How much can short-term taxes eat into performance? Let’s assume that your favorite hedge fund generates annual pretax gains of 10 percent a year and all of the gains come from short-term trading. Assuming a 50 percent total tax liability—and no other fees (dream on)—a $100,000 investment would appreciate to $339,000 after 25 years. Not bad!

Not bad until you compare this to the after-tax performance of a fund that generates the same 10 percent return from dividends and long-term gains. Assuming a 20 percent annual tax liability and no fees, the same $100,000 investment would grow to $685,000 after 25 years—more than twice as much.

Looked at differently, to generate the same after-tax wealth, your hedge fund would have to generate an annual pretax return of 16 percent, versus 10 percent for the long-term fund (and, again, that’s before costs). This is an extreme case—tax situations vary, most hedge funds generate some long-term gains, and almost all funds have some short-term turnover—but suffice it to say the following: Pretax returns are not created equal, and the more you or your fund manager trade, the more you have to beat your benchmark by just to come out even.

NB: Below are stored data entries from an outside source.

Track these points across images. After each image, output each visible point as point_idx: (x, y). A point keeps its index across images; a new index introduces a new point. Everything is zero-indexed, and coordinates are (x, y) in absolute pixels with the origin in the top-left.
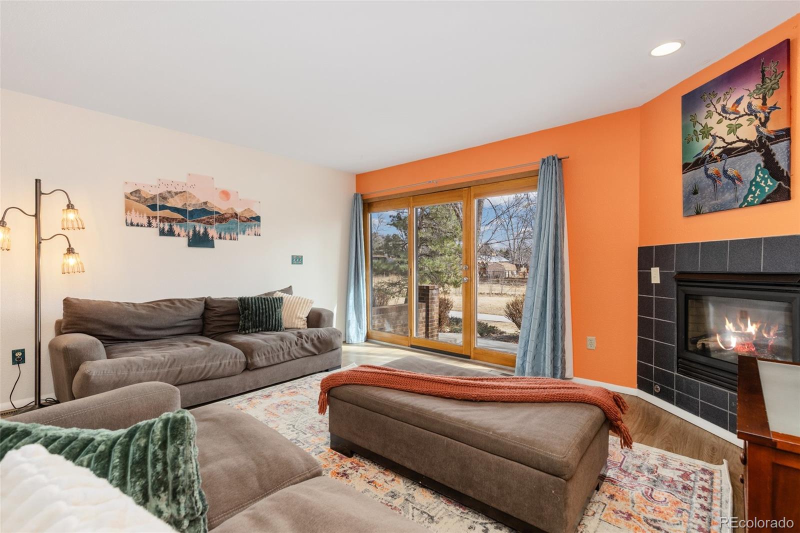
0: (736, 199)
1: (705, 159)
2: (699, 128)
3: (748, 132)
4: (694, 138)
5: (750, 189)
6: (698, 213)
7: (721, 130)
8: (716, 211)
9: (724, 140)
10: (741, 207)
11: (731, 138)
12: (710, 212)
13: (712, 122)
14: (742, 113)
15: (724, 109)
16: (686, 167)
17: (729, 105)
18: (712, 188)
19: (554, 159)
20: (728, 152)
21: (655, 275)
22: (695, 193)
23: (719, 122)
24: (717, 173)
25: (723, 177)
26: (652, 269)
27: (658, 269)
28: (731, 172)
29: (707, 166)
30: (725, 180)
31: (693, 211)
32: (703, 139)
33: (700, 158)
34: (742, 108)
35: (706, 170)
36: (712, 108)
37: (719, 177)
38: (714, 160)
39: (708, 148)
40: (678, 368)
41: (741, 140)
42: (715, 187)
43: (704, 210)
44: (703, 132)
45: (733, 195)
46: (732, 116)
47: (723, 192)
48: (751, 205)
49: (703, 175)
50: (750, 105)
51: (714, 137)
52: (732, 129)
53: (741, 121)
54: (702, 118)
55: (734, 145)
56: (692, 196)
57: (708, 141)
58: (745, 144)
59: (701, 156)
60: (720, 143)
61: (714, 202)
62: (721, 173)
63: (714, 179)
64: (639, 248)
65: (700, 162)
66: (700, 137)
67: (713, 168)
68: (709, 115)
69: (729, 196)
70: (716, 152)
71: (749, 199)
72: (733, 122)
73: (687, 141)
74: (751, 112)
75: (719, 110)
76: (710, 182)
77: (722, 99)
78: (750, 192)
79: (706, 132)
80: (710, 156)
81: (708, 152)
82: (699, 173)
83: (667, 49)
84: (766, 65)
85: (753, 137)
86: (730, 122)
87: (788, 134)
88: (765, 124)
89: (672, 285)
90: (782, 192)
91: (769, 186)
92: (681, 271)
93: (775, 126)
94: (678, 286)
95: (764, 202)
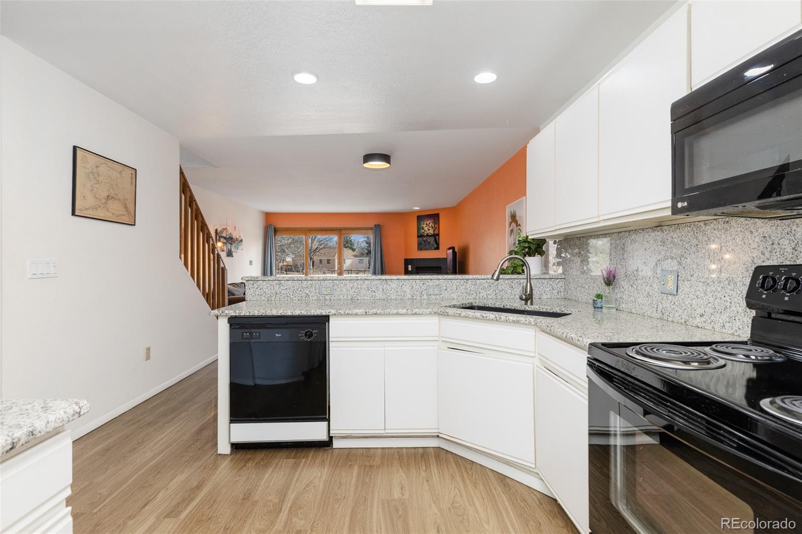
2: (421, 226)
3: (431, 232)
5: (433, 246)
6: (421, 250)
7: (426, 229)
10: (430, 250)
11: (428, 232)
12: (424, 250)
13: (424, 226)
16: (418, 237)
17: (428, 223)
19: (379, 225)
20: (428, 235)
21: (410, 268)
22: (421, 244)
26: (409, 266)
27: (411, 266)
28: (428, 241)
30: (427, 243)
33: (421, 235)
34: (430, 225)
36: (424, 222)
37: (426, 241)
38: (425, 237)
39: (423, 233)
42: (425, 244)
47: (427, 245)
52: (429, 230)
53: (430, 228)
57: (423, 231)
58: (431, 234)
60: (426, 232)
61: (424, 247)
64: (405, 259)
67: (424, 239)
68: (423, 224)
69: (428, 247)
70: (425, 235)
71: (432, 248)
73: (419, 229)
74: (432, 227)
75: (426, 224)
79: (423, 228)
82: (421, 239)
83: (416, 208)
84: (435, 217)
85: (433, 233)
86: (428, 228)
87: (438, 235)
88: (435, 231)
89: (414, 270)
90: (438, 248)
91: (435, 246)
92: (417, 266)
93: (436, 232)
94: (416, 271)
95: (434, 249)
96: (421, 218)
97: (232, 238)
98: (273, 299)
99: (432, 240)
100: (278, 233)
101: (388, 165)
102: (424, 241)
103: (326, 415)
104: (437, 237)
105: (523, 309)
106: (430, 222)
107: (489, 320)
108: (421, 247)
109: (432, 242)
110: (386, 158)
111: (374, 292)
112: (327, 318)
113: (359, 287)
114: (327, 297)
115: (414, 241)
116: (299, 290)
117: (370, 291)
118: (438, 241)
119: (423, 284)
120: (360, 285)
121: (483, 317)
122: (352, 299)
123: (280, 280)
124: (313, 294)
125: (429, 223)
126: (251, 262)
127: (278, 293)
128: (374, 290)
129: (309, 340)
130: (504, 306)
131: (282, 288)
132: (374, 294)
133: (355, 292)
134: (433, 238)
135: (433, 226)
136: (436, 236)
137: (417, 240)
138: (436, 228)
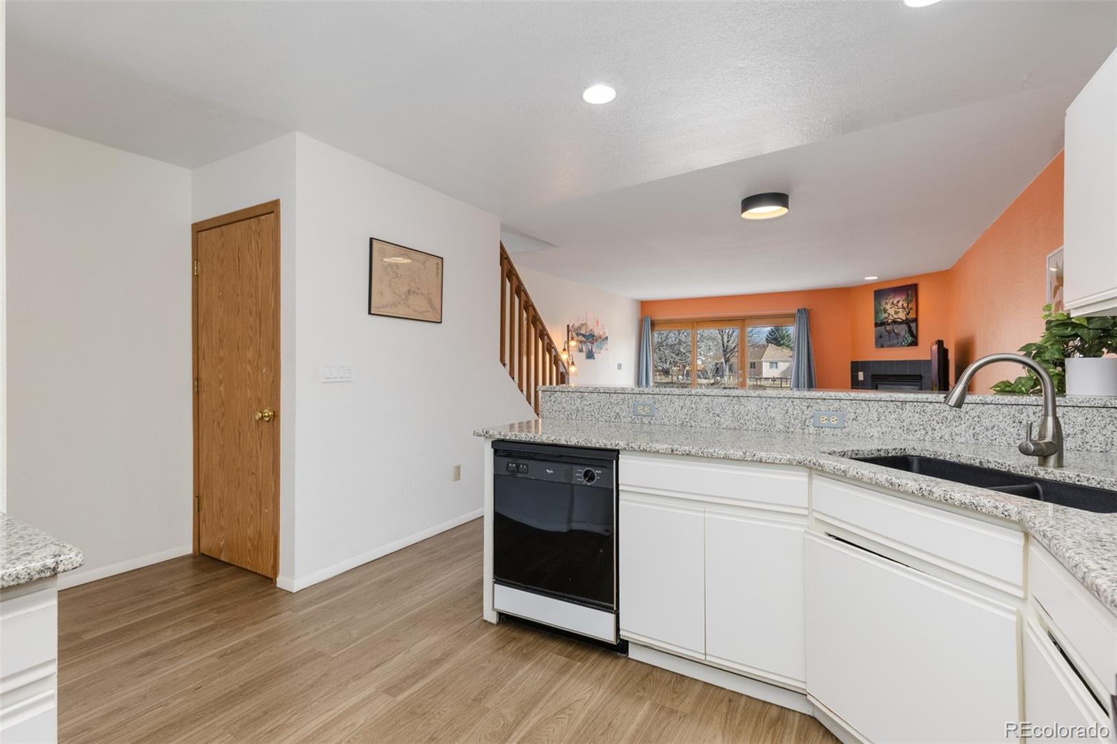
0: (898, 343)
1: (884, 323)
2: (882, 308)
3: (902, 315)
4: (880, 312)
6: (882, 347)
7: (892, 311)
9: (893, 316)
10: (900, 346)
11: (896, 316)
12: (888, 346)
13: (888, 307)
14: (900, 307)
15: (893, 303)
16: (876, 325)
17: (895, 302)
18: (888, 336)
19: (805, 310)
20: (894, 322)
21: (860, 376)
22: (881, 337)
23: (891, 308)
24: (890, 330)
26: (859, 372)
27: (862, 372)
28: (896, 331)
29: (886, 326)
30: (893, 334)
31: (879, 346)
32: (884, 313)
33: (882, 322)
34: (900, 305)
35: (885, 328)
36: (888, 301)
38: (889, 324)
39: (886, 318)
41: (899, 318)
42: (890, 336)
43: (885, 346)
44: (884, 310)
45: (897, 341)
46: (896, 307)
47: (893, 339)
48: (903, 346)
49: (884, 330)
50: (903, 305)
51: (889, 314)
52: (896, 313)
53: (899, 310)
54: (884, 305)
55: (897, 320)
56: (879, 338)
57: (886, 315)
58: (901, 320)
60: (891, 317)
61: (888, 343)
62: (892, 331)
63: (889, 332)
64: (852, 362)
65: (882, 324)
67: (888, 328)
68: (886, 304)
69: (895, 341)
70: (890, 321)
71: (903, 343)
73: (877, 313)
74: (904, 308)
75: (891, 303)
76: (887, 334)
77: (892, 298)
78: (903, 341)
79: (885, 311)
80: (887, 322)
81: (887, 320)
82: (882, 328)
84: (910, 290)
85: (904, 318)
86: (895, 309)
87: (916, 320)
88: (908, 314)
89: (869, 380)
90: (915, 343)
91: (910, 339)
92: (874, 373)
93: (912, 316)
94: (873, 381)
95: (908, 346)
96: (881, 293)
97: (593, 336)
98: (574, 418)
99: (902, 330)
100: (657, 328)
101: (785, 210)
102: (887, 331)
103: (613, 603)
104: (913, 325)
105: (1032, 475)
106: (900, 300)
107: (906, 492)
108: (880, 342)
109: (903, 333)
110: (780, 198)
111: (718, 415)
112: (616, 453)
113: (694, 406)
114: (645, 420)
115: (870, 332)
116: (607, 406)
117: (711, 414)
118: (915, 332)
119: (808, 407)
120: (695, 403)
121: (892, 484)
122: (682, 425)
123: (582, 392)
124: (624, 414)
125: (898, 302)
126: (620, 366)
127: (580, 409)
128: (718, 412)
129: (589, 484)
130: (981, 463)
131: (585, 402)
132: (717, 419)
133: (687, 415)
134: (905, 327)
135: (905, 305)
136: (911, 324)
137: (876, 331)
138: (911, 309)
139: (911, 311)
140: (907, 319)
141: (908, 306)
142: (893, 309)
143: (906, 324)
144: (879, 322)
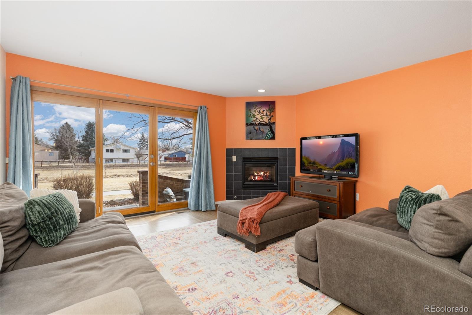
2: (252, 114)
3: (266, 120)
4: (250, 116)
5: (266, 135)
6: (251, 139)
7: (259, 117)
8: (257, 140)
9: (259, 120)
10: (264, 139)
11: (261, 120)
12: (255, 139)
13: (256, 114)
14: (265, 114)
15: (259, 111)
16: (247, 125)
17: (261, 111)
18: (256, 133)
20: (260, 124)
21: (234, 159)
22: (250, 133)
23: (258, 114)
24: (257, 129)
25: (259, 131)
26: (233, 156)
27: (235, 156)
28: (261, 129)
29: (254, 126)
31: (250, 139)
32: (253, 117)
33: (252, 123)
34: (265, 113)
35: (254, 127)
36: (256, 110)
37: (258, 130)
38: (257, 125)
39: (255, 121)
40: (243, 188)
41: (264, 122)
42: (257, 133)
43: (253, 138)
45: (262, 136)
46: (262, 114)
47: (259, 135)
48: (267, 139)
49: (253, 128)
50: (266, 113)
51: (257, 118)
52: (262, 118)
53: (264, 116)
54: (253, 111)
55: (262, 122)
56: (249, 134)
57: (255, 119)
58: (265, 123)
59: (252, 122)
60: (258, 120)
61: (257, 137)
62: (259, 129)
63: (256, 130)
65: (252, 124)
66: (252, 117)
67: (256, 127)
68: (255, 111)
69: (261, 136)
70: (257, 123)
71: (266, 138)
72: (262, 116)
73: (248, 117)
74: (267, 115)
75: (258, 111)
76: (255, 131)
77: (259, 108)
78: (266, 136)
79: (254, 116)
80: (255, 124)
81: (255, 122)
82: (252, 127)
83: (262, 91)
84: (270, 105)
85: (267, 122)
87: (274, 124)
88: (270, 119)
89: (241, 161)
90: (273, 138)
91: (271, 135)
92: (244, 157)
93: (272, 121)
94: (243, 162)
95: (270, 139)
96: (250, 105)
99: (266, 129)
102: (255, 129)
106: (265, 110)
108: (249, 136)
109: (266, 131)
115: (243, 129)
118: (274, 131)
125: (264, 111)
134: (268, 127)
135: (268, 114)
136: (271, 125)
137: (246, 128)
138: (272, 116)
139: (272, 118)
140: (269, 122)
141: (270, 114)
142: (260, 115)
143: (269, 126)
144: (250, 123)
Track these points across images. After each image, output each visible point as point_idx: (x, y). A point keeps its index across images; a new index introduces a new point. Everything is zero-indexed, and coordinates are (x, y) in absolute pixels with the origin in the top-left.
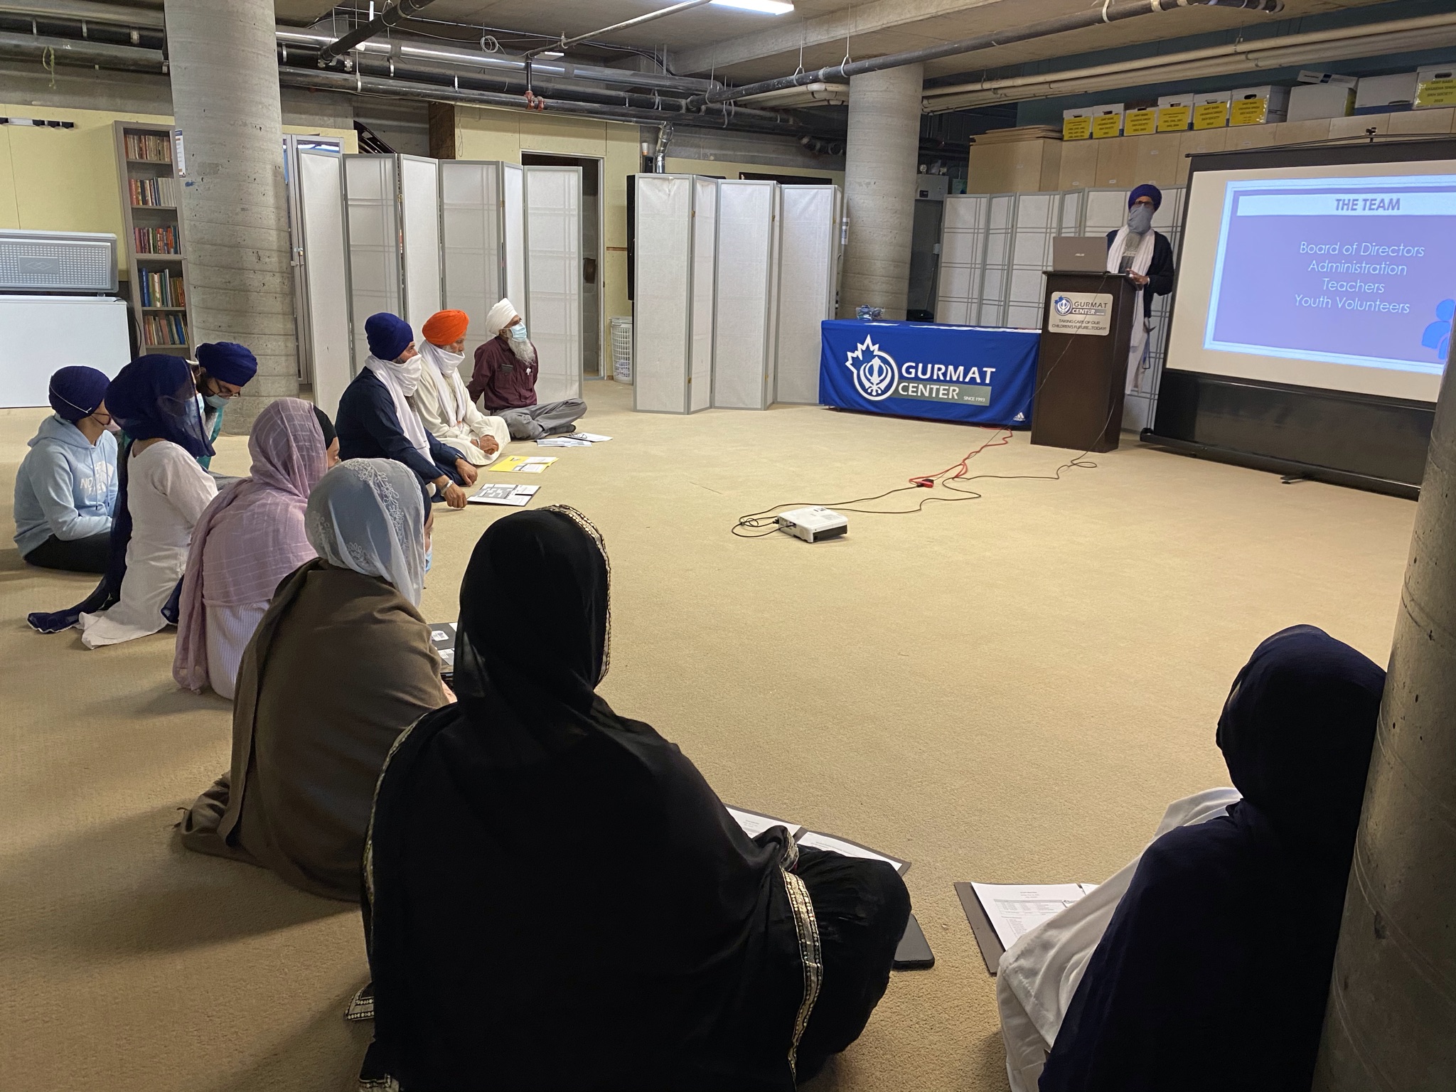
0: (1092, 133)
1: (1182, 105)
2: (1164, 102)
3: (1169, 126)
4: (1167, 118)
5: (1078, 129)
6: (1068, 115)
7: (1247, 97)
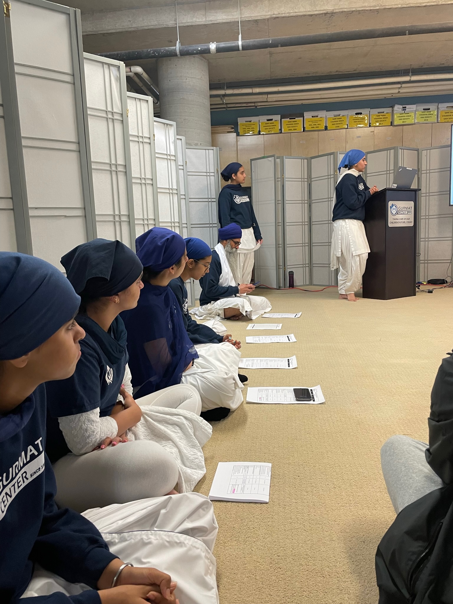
0: (259, 131)
1: (319, 117)
2: (308, 115)
3: (312, 127)
4: (311, 123)
5: (249, 128)
6: (241, 121)
7: (356, 114)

So, what’s the answer? Unfortunately, for most people, it’s not just “buy index funds.” Yes, buying an index fund is almost always a better after-tax choice than buying an average mutual fund or hedge fund. On the tax front, however, even most index funds leave something to be desired, because they aren’t tailored to your particular tax situation, and they don’t actively “harvest losses” that can be used to offset unavoidable long-term gains. The answer is to manage your entire financial life from an after-tax perspective. Bone up on tax-efficient strategies. Never make decisions without analyzing tax consequences. Ignore pretax performance. Consider tax-managed funds. Hire advisers who understand that, along with other investment costs, taxes are one of the few elements of your return that you can control. And when you get that annual victory note crowing about your fund’s pretax returns, just dump it in the trash.